For one author, Pirkei Avot is both a sefer and a coloring book

The Ethics of the Fathers gets a new colorful look as a graphic novel.

 Jessica Tamar Deutsch’s “Illustrated Pirkei Avot: A Graphic Novel of Jewish Ethics (photo credit: Courtesy)
Jessica Tamar Deutsch’s “Illustrated Pirkei Avot: A Graphic Novel of Jewish Ethics
(photo credit: Courtesy)
Paneled pages are making a huge comeback in the form of graphic novels, and one Jewish scholar and artist has found a way to merge ancient Jewish text with this modern form of art.
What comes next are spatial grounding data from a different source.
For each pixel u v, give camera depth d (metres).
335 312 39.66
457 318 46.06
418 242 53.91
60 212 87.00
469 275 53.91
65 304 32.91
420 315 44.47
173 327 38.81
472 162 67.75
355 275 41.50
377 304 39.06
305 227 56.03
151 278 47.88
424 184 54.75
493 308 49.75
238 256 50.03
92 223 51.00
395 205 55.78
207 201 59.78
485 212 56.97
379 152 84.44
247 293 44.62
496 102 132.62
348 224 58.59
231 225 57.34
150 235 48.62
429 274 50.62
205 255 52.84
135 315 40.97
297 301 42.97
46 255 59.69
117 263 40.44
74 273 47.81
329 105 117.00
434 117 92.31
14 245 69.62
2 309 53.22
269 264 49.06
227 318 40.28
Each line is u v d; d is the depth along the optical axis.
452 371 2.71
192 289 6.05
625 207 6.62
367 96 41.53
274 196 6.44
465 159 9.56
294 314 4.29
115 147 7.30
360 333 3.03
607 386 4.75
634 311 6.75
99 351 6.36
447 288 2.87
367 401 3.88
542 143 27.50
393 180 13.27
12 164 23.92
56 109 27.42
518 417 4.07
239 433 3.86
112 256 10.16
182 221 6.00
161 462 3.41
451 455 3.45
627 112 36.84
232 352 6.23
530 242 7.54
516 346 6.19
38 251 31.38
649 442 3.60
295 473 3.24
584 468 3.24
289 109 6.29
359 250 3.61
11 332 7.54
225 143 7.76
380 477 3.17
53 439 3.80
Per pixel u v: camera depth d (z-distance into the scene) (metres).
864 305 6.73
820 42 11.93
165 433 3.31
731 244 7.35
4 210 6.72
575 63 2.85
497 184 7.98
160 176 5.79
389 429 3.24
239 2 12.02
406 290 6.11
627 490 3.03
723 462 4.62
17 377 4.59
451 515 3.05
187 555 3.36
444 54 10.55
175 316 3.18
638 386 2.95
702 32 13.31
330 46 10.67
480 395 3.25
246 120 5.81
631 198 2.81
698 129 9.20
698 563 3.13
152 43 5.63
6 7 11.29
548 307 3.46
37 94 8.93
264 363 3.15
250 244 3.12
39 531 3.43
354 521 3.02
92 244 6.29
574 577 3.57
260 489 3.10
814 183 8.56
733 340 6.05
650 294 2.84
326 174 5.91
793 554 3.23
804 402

A graphic novel is a book made up of comics content, but Jessica Tamar Deutsch’s “Illustrated Pirkei Avot: A Graphic Novel of Jewish Ethics” is anything but funny. The work includes the full text in English translation and Hebrew of Pirkei Avot (“Ethics of the Fathers”), one of Judaism’s oldest compilations of rabbinic ethical teachings. The 128-page work features comic-like paneling alongside serious commentary.
It’s a sefer and a coloring book at the same time.
The Orthodox Deutsch studied at Midreshet HaRova Beit Midrash in Jerusalem and at the Parsons School of Design in New York. In her hand-written introduction, she describes how making the book - which according to interviews took around four years - “just seemed like it would be a really fun challenge for me.”
Pictures - and some can double as a coloring pages - include all 120 men of the Great Assembly, anthropomorphized hills and clouds and even a leather-strapped, motorcycle-riding Rabbi Alisha of Avuya.
In an interview with Tablet, Deutsch said one of the goals of her book is to get Jews to start thinking more about their own traditions.
“I’m hoping that this will inspire people both inside and outside of Judaism to invite their heritage and their religion into their artwork and realize  that it can exist in all forms and spaces,” she said.